Five years later, despite minimal family support, he moved to Whitechapel to study at The Royal London Hospital, becoming a qualified surgeon in 1821.

Returning to practice in Wales, Dr Price soon gained notoriety, both for the quality of his work, and the outlandish nature of some of his beliefs.

'Revolutionary idea'

Dean Powell's biography, Eccentric, charts Dr Price's courageous and sometimes calamitous life.

"He must have been a seriously good doctor, as pretty much everyone in the valleys, from coal and iron barons to their labourers wanted to be treated by him.

"And Dr Price would only charge according to his patients' ability to pay; no-one was ever turned away.

"He set up a co-operative health system in Pontypridd, free at the point of need, which was a revolutionary idea at the time.

"He was also one of the first doctors to advocate non-smoking, exercise and vegetarianism."

"His social, religious and political beliefs were equally radical for the time, he was a devout Welsh nationalist, neo-druid and Chartist, all of which would cause him problems in his later life."

Influenced by the neo-druid Iolo Morganwg, throughout the 1820s and 30s Dr Price would become increasingly fascinated with reviving the ancient Celtic religion.
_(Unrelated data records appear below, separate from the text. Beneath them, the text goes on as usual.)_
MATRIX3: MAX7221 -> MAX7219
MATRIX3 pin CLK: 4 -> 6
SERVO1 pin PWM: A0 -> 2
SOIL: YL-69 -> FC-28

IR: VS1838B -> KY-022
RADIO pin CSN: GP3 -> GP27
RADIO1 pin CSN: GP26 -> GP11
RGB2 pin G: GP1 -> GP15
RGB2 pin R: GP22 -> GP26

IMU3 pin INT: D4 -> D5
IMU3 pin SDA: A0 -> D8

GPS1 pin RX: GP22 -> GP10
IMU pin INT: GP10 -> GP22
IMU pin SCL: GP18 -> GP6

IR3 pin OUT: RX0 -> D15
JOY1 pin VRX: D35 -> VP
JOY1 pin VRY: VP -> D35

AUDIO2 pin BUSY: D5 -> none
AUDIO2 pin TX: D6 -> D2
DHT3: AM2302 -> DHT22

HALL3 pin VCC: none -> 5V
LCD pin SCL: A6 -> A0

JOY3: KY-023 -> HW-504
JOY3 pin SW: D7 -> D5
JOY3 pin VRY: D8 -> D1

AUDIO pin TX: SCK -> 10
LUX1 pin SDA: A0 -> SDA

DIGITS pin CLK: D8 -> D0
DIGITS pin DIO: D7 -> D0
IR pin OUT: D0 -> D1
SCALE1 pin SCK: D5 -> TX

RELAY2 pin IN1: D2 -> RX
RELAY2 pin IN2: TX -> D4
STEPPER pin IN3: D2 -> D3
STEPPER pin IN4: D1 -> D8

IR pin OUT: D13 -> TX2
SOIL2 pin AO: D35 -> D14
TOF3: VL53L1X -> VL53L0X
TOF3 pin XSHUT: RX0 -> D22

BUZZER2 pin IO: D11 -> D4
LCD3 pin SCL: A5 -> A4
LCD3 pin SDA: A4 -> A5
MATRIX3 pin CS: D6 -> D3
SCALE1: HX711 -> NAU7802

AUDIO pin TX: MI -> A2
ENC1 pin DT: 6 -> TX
But while this expression of his Welsh identity was tolerated, and even encouraged by the ruling elite, it was a very different story when it came to his other cause, Chartism, and he spent two years in exile in France, during which time his druidic beliefs grew even more peculiar.

After seeing a Greek sculpture in the Louvre in Paris, Dr Price became convinced that it depicted an ancient Welsh druid praying to the moon, and that the inscription foretold of a leader who'd come to lead the Welsh people into a new age of enlightenment.

Fox skin head-dresses

Returning to Wales, he took to wearing garish red and emerald outfits with fox skin head-dresses, and carrying a staff bearing words in a language he'd made up; which he argued only true druids would be able to understand.

He also denounced marriage, which he said enslaved women, and fathered numerous children with at least two women.

Dr Price returned to his idea of a museum of druidic life in 1855, commissioning The Round Houses as a grand entrance.

However Dr Price soon fell out with landowner Benjamin Hall - possibly owing to a fling between Price and Hall's wife, Llanover - and the venture collapsed.

Price was once again forced to flee to France, in order to avoid creditors.

From there he wrote increasingly random works, proclaiming himself to be Lord of The Southern Welsh, and citing supposedly ancient Chinese texts which he claimed proved Greek epic poet Homer built Caerphilly Castle and was born in nearby Y Fan.

All this was still over 20 years before he came to global prominence for his victory in the cremation test case.

Dr Price died drinking a glass of champagne, just before his 93rd birthday, in January 1893.

According to his wishes, he was cremated in an iron coffin on top of two tons of coal.

His statue stands in Llantrisant, where he lived from 1866, but perhaps the biggest tribute to him is Wales' first crematorium in Glyntaff, just a stone's throw from his Round Houses.